Stored data entries:
+++++
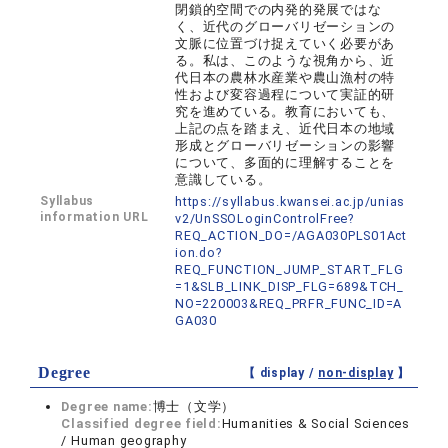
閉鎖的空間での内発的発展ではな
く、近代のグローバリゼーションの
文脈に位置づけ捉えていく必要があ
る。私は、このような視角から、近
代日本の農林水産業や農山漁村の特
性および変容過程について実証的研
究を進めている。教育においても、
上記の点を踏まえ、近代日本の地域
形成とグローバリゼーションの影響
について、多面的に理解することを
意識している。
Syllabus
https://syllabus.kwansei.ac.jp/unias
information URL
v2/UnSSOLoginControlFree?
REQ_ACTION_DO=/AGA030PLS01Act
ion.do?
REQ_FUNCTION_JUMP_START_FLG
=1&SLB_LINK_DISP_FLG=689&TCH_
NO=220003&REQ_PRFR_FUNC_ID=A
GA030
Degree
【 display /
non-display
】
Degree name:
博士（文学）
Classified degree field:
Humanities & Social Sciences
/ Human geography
+++++
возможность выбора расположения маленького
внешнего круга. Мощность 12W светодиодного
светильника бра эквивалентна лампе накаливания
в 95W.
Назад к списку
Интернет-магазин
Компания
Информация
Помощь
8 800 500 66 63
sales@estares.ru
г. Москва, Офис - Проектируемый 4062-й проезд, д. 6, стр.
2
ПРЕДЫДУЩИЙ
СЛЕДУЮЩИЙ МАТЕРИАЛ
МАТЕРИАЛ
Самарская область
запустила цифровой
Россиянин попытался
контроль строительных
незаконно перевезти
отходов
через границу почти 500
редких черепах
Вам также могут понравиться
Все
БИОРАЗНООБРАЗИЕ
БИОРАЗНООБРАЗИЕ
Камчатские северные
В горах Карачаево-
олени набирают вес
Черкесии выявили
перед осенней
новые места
+++++
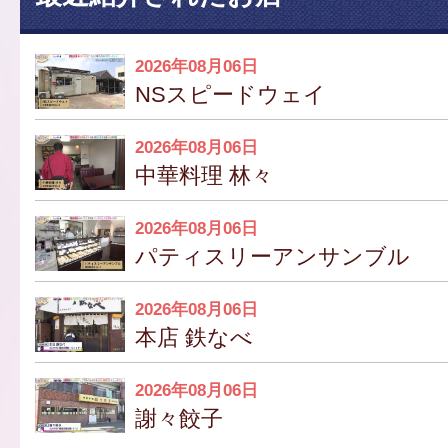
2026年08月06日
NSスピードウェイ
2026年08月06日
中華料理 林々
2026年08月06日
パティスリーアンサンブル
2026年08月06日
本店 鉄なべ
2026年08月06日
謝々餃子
+++++
## About this task
Using the entries above, output exactly the lines between the line holding "олени набирают вес" and the line holding "новые места", end lines included, and nothing more.

## Solution for this task
олени набирают вес
Черкесии выявили
перед осенней
новые места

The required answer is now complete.